L'impegno del Dott. Ventre e della sua équipe nel sviluppare pratiche d'eccellenza, unito a un'alta qualità delle diagnosi e delle cure, crea un ambiente professionale stimolante, capace di attrarre nuovi specialisti. Questo circolo virtuoso assicura che la sanità oculistica in Valle d'Aosta continui a progredire, offrendo ai pazienti le migliori cure possibili senza la necessità di spostarsi altrove.

Ricerca e Innovazione nella Gestione delle Patologie Oculari

La ricerca e l'innovazione giocano un ruolo cruciale nel migliorare la gestione delle patologie oculari. Studi recenti esplorano nuove applicazioni e tecniche per l'utilizzo della membrana amniotica, evidenziando il suo potenziale terapeutico. Ad esempio, la ricerca condotta da Harminder S. Dua e il suo team ha esplorato l'uso della membrana amniotica essiccata sottovuoto e della colla a base di fibrina per tecniche di reindirizzamento congiuntivo-epiteliale in pazienti con cheratopatia severa, inclusi casi di ustione chimica oculare e aniridia congenita.

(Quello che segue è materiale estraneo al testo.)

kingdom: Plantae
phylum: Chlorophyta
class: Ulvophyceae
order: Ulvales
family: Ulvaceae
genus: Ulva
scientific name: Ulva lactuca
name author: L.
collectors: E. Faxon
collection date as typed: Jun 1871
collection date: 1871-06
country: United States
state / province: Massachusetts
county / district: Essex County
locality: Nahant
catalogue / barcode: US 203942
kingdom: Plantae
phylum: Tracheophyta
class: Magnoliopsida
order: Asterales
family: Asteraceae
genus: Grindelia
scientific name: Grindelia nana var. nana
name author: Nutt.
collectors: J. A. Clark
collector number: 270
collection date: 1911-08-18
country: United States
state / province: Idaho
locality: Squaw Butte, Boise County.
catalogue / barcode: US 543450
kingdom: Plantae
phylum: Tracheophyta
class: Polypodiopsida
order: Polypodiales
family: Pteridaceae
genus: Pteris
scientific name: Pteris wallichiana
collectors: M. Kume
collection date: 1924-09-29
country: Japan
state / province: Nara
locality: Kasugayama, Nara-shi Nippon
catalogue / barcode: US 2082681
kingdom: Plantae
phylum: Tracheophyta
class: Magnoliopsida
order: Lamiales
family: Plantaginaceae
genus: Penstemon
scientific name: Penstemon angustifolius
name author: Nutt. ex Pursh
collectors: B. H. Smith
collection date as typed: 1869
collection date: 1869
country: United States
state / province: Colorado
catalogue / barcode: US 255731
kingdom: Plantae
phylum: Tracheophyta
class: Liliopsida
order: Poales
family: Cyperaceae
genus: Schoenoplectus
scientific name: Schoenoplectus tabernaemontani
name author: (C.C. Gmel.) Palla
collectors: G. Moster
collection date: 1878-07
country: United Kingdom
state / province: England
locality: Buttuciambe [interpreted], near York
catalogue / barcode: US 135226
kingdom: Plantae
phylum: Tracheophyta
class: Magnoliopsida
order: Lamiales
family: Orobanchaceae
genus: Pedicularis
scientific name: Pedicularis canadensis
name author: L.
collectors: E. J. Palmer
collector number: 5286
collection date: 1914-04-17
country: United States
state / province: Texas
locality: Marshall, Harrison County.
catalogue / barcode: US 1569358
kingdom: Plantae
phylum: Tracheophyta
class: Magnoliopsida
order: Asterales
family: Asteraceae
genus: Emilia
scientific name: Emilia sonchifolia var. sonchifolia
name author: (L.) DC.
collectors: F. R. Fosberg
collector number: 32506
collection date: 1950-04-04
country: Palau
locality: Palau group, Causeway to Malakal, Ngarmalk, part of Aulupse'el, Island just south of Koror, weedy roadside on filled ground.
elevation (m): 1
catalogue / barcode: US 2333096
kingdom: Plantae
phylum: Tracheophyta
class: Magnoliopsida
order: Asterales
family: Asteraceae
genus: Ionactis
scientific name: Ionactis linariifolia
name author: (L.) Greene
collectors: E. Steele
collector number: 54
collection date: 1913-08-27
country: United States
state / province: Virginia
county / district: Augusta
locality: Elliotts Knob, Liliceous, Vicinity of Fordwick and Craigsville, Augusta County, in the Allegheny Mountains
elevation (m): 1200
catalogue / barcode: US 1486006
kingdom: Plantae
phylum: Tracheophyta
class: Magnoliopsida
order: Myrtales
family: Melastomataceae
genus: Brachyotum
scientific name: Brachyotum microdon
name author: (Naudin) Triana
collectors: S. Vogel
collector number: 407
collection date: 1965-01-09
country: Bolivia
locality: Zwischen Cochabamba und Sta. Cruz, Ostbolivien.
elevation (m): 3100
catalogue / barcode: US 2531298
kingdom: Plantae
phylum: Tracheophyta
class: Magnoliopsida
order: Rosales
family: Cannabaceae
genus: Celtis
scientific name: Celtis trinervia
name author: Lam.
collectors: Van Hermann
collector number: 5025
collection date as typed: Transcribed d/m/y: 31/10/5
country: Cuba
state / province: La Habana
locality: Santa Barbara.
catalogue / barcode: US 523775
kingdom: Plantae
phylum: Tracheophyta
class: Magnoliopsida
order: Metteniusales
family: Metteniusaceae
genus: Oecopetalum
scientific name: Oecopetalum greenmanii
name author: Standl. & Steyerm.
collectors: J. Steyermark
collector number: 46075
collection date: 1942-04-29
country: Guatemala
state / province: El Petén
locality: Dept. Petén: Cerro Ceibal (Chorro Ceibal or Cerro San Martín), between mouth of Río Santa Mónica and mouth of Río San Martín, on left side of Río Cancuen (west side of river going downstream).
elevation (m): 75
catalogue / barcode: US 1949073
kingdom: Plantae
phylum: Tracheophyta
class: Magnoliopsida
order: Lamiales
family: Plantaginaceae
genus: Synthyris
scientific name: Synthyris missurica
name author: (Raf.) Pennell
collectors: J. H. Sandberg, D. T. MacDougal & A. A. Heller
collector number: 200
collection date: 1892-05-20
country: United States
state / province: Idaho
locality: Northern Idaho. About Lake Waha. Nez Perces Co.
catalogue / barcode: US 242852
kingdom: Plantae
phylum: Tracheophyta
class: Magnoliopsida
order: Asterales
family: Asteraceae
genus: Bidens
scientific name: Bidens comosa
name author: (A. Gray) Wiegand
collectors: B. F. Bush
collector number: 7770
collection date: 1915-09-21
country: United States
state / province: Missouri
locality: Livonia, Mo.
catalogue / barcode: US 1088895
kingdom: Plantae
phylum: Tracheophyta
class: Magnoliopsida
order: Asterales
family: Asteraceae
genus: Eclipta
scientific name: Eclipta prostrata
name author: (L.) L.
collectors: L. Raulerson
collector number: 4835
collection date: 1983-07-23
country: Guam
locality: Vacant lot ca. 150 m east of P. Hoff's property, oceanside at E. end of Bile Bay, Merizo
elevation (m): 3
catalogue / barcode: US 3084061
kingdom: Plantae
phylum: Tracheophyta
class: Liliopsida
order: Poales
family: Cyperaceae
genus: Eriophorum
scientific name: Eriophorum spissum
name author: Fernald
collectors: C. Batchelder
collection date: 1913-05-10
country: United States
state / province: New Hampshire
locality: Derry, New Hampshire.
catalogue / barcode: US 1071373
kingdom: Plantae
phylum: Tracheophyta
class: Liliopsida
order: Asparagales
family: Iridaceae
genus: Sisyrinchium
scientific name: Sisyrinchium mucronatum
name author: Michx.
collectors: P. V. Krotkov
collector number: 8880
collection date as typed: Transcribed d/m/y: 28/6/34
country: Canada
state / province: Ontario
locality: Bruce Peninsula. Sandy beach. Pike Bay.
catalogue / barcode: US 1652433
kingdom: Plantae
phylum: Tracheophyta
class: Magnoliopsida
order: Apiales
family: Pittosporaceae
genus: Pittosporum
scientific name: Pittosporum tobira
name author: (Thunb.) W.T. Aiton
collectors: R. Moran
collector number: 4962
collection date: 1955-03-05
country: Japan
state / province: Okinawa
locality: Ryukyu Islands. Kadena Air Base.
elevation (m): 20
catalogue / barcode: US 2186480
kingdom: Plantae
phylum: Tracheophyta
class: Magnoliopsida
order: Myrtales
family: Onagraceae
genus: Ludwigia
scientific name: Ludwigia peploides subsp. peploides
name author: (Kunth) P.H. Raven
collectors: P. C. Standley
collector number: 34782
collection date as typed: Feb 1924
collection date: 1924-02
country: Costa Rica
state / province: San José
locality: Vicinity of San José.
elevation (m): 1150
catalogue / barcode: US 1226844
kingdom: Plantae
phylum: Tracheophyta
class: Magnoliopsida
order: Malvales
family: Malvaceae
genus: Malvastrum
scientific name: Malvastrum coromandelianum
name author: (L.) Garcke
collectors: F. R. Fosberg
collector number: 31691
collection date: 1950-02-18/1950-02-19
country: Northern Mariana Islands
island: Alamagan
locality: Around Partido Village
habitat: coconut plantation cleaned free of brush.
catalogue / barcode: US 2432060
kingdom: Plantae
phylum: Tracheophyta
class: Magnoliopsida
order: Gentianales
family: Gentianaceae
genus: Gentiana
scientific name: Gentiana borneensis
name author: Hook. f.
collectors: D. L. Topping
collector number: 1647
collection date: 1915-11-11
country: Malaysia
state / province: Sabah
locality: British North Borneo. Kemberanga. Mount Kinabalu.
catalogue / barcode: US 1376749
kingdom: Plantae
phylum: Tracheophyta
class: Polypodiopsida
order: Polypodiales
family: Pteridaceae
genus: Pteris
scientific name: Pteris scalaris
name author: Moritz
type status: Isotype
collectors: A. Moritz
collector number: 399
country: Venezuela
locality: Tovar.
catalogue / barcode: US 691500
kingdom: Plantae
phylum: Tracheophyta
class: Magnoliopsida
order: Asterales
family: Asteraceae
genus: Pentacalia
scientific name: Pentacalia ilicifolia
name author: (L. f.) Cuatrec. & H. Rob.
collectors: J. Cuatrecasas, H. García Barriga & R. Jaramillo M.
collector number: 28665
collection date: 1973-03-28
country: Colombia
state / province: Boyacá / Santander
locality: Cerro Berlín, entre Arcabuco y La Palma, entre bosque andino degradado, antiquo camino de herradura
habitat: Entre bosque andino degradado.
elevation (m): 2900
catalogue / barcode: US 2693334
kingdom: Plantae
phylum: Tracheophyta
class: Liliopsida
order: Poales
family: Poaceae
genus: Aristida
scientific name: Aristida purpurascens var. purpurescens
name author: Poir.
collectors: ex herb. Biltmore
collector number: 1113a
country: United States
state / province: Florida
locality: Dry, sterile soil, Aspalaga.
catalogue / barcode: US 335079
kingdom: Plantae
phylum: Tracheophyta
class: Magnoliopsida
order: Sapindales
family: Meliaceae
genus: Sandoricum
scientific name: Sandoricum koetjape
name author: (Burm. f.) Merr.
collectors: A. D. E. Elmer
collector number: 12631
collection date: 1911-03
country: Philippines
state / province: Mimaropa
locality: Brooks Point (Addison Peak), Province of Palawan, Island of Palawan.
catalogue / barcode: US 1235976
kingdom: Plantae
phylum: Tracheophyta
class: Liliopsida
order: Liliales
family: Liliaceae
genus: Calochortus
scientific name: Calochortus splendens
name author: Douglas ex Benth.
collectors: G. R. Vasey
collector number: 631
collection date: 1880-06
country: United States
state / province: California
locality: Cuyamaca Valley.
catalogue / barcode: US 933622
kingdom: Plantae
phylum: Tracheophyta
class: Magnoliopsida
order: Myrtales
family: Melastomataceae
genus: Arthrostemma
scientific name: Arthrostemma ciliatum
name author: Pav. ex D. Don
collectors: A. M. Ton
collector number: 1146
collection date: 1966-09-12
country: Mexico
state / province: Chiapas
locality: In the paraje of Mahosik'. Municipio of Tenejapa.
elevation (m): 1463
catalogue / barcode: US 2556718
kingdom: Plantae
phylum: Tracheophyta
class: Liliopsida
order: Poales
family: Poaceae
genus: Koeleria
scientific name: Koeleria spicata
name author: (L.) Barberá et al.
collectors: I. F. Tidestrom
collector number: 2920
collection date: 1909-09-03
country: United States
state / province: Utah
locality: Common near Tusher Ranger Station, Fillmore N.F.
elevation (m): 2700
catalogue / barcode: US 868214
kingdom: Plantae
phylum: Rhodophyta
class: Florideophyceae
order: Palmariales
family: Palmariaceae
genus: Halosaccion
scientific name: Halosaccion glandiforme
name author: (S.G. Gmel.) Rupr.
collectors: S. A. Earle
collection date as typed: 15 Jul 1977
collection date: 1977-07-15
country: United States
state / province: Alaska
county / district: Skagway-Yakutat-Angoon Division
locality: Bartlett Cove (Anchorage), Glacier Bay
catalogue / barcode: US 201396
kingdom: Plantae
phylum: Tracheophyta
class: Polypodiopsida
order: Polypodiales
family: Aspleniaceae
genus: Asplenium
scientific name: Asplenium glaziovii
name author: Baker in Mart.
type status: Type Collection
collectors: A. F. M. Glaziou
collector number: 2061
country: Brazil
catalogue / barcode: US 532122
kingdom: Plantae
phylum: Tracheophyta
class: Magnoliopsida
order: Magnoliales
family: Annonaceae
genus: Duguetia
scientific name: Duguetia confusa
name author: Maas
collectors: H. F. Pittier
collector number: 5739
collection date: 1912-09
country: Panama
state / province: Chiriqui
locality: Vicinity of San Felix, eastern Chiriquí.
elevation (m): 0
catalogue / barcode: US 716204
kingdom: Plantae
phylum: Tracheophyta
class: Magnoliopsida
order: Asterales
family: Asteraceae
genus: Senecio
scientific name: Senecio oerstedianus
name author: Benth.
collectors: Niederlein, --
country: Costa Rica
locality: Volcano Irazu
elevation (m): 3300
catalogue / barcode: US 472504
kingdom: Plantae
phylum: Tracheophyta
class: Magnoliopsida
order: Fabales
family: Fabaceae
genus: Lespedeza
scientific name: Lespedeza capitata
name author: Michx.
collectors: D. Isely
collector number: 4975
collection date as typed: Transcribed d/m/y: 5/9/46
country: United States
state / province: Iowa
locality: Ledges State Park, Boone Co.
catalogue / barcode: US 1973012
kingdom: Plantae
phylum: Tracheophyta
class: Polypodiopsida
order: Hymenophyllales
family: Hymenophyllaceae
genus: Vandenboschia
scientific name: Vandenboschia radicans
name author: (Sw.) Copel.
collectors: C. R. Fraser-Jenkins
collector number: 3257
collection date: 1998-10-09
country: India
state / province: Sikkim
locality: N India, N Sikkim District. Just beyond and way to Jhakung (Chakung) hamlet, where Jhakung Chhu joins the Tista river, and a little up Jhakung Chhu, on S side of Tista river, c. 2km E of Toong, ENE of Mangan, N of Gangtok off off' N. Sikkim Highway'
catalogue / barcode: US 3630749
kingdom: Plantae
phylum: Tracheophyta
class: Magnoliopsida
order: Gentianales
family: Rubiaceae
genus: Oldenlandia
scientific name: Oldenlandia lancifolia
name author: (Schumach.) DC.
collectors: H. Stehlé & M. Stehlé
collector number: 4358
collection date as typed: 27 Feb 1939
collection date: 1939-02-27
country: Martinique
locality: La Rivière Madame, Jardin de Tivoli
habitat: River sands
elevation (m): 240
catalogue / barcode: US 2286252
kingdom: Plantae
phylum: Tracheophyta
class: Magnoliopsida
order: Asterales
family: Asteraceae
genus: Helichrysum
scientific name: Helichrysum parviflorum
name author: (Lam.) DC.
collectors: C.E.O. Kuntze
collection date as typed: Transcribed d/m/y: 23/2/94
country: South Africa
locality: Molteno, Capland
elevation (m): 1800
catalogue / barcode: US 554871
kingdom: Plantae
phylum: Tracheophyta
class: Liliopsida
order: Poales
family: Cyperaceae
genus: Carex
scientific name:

schema di reindirizzamento congiuntivo-epiteliale

Altre pubblicazioni scientifiche, come quelle di Xanthopoulou et al. (2022), hanno documentato l'efficacia di un nuovo approccio chirurgico senza suture per l'escissione del pterigio utilizzando membrana amniotica umana disidratata. Lotfy et al. (2023) hanno riportato risultati clinici promettenti sull'uso della membrana amniotica disidratata sottovuoto montata su lente a contatto in occhi con lesioni chimiche acute.

Inoltre, la membrana amniotica viene studiata anche per il suo potenziale nel favorire la chiusura di difetti maculari resistenti, come evidenziato dallo studio di Caporossi et al. (2020). Questi studi sottolineano come la membrana amniotica sia un tessuto versatile, con un ampio spettro di applicazioni oculari e il vantaggio di poter essere applicata con procedure minimamente invasive.

Le informazioni contenute in questo articolo hanno finalità esclusivamente divulgative ed informative. Non costituiscono motivo o strumento di autodiagnosi né sostituiscono la consulenza di uno specialista. In caso di problemi di salute, si esorta a consultare sempre un medico. La visita medica rappresenta il solo strumento diagnostico per un efficace trattamento terapeutico.